* Problems to work on:
[a] Quote every date and time that appears in the i915 patch thread, in the order they occur.
[b] Answer these questions from the i915 patch thread:
(i) Who is quoted as writing on 09/01/2017 at 12:28?
(ii) What email address does the From line give for Tvrtko Ursulin?
(iii) According to the patch, what can be done instead of freeing and re-allocating the pages when DMA mapping in large chunks fails?
[c] Carry the i915 patch thread on past its final line.

[[ Selected text open ]]

[Intel-gfx] [PATCH] drm/i915: Use the existing pages when retrying to DMA map

Mon Jan 9 13:04:55 UTC 2017

On Mon, Jan 09, 2017 at 12:40:07PM +0000, Tvrtko Ursulin wrote:
> 
> On 09/01/2017 12:28, Chris Wilson wrote:
> >On Mon, Jan 09, 2017 at 12:23:37PM +0000, Tvrtko Ursulin wrote:
> >>
> >>Hi,
> >>
> >>On 20/12/2016 13:42, Tvrtko Ursulin wrote:
> >>>From: Tvrtko Ursulin <tvrtko.ursulin at intel.com>
> >>>
> >>>Rather than freeing and re-allocating the pages when DMA mapping
> >>>in large chunks fails, we can just rebuild the sg table with no
> >>>coalescing.

[[ Selected text closed ]]
[[ Information supplied open ]]

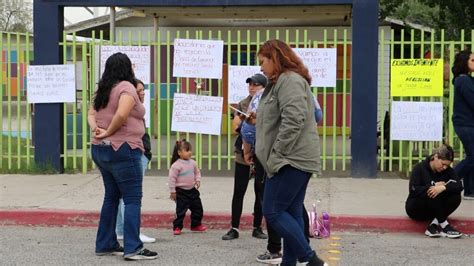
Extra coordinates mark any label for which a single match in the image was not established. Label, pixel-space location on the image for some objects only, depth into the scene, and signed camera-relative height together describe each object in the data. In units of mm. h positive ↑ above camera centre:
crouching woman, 6891 -901
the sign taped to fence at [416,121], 9750 -285
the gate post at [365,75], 9898 +369
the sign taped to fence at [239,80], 9977 +291
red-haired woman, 4938 -302
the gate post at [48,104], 10367 -78
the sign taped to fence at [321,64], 9867 +525
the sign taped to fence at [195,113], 10117 -195
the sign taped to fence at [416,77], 9672 +338
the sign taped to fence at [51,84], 10312 +225
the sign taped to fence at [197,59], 10062 +598
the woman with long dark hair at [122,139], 5902 -343
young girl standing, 7039 -844
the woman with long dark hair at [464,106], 8023 -63
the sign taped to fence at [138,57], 10180 +629
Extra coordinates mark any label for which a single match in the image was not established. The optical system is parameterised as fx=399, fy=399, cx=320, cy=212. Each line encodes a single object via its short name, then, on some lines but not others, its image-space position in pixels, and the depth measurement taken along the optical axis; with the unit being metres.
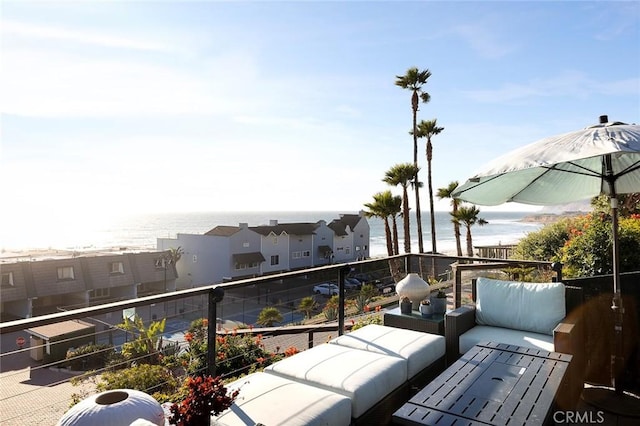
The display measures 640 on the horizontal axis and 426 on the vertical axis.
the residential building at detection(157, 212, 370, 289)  35.31
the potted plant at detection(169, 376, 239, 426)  1.42
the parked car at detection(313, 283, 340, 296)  27.95
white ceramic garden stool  1.66
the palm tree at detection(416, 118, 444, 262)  23.42
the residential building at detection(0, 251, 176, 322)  25.83
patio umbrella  2.29
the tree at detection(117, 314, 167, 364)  11.56
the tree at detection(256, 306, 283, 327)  18.91
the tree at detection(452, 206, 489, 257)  22.75
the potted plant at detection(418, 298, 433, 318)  3.75
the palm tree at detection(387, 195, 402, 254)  21.50
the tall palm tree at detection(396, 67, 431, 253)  22.02
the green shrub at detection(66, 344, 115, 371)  15.54
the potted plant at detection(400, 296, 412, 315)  3.84
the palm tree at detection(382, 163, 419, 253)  21.38
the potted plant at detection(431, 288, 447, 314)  3.78
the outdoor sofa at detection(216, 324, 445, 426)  1.92
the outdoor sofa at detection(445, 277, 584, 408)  3.20
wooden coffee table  1.69
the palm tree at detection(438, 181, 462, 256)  22.22
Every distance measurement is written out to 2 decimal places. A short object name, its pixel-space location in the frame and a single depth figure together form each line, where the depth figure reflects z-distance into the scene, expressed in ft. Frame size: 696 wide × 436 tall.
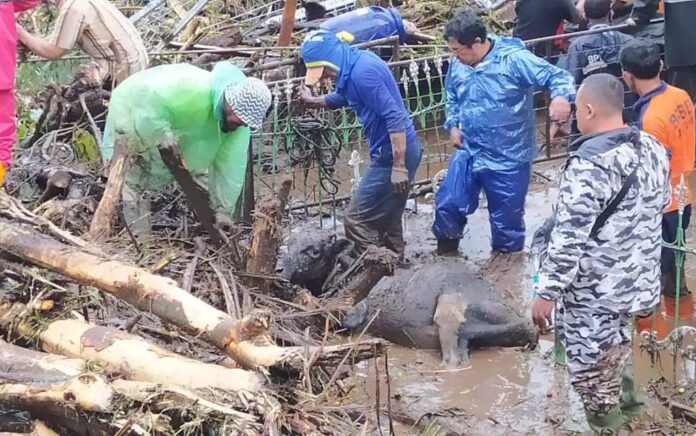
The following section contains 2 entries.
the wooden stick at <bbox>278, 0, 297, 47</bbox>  28.86
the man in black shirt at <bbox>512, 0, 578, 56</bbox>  29.25
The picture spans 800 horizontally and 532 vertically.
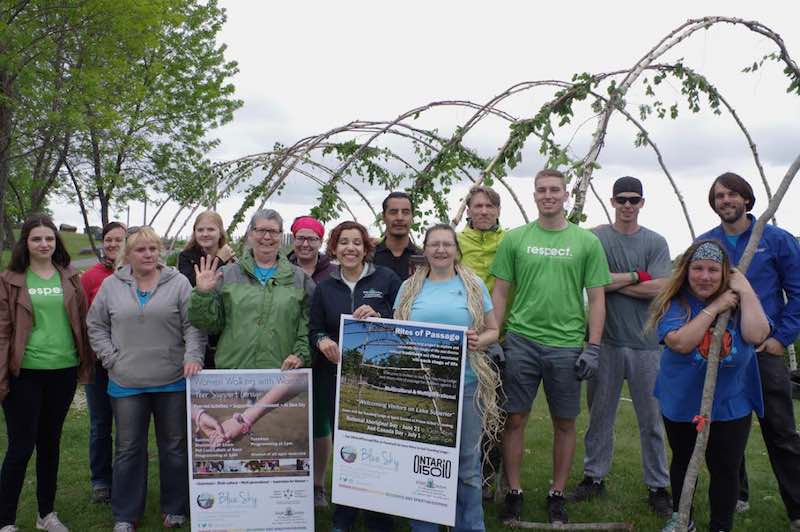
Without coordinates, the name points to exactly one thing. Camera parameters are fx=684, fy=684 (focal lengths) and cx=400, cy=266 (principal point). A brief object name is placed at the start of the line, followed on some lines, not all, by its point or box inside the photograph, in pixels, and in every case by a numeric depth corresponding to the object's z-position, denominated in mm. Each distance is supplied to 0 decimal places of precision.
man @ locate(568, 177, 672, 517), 4438
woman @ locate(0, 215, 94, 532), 4070
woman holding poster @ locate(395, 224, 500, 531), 3727
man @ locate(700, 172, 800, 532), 4008
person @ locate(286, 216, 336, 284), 4535
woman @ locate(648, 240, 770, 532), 3479
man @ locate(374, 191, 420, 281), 4496
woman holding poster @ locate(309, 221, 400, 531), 3904
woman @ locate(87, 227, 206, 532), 4020
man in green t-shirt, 4027
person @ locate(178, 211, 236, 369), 4660
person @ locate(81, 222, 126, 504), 4844
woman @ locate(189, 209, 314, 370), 3916
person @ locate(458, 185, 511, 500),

[[ Information supplied closed ]]

* Task-by-task answers:
[a]
- Mon Jan 9 13:04:55 UTC 2017
- Mon, Jan 09, 2017 at 12:40:07PM +0000
- 09/01/2017 12:28
- Mon, Jan 09, 2017 at 12:23:37PM +0000
- 20/12/2016 13:42

[b]
(i) Chris Wilson
(ii) tvrtko.ursulin at intel.com
(iii) The sg table can be rebuilt with no coalescing.

[c]
> >>>
> >>>Also change back the page counter to unsigned int because that
> >>>is what the sg API supports.
> >>>
> >>>Signed-off-by: Tvrtko Ursulin <tvrtko.ursulin at intel.com>
> >>>Cc: Chris Wilson <chris at chris-wilson.co.uk>
> >>>---
> >>>Only compile tested!
> >>>---
> >>>drivers/gpu/drm/i915/i915_gem.c | 40 ++++++++++++++++++++++++++++++----------
> >>>1 file changed, 30 insertions(+), 10 deletions(-)
> >>>
> >>>diff --git a/drivers/gpu/drm/i915/i915_gem.c b/drivers/gpu/drm/i915/i915_gem.c
> >>>index 5275f6248ce3..e73f9f5a5d23 100644
> >>>--- a/drivers/gpu/drm/i915/i915_gem.c
> >>>+++ b/drivers/gpu/drm/i915/i915_gem.c
> >>>@@ -2340,12 +2340,36 @@ static void i915_sg_trim(struct sg_table *orig_st)
> >>>	*orig_st = new_st;
> >>>}
> >>>
> >>>+static void i915_sg_uncoalesce(struct sg_table *orig_st, unsigned long nents)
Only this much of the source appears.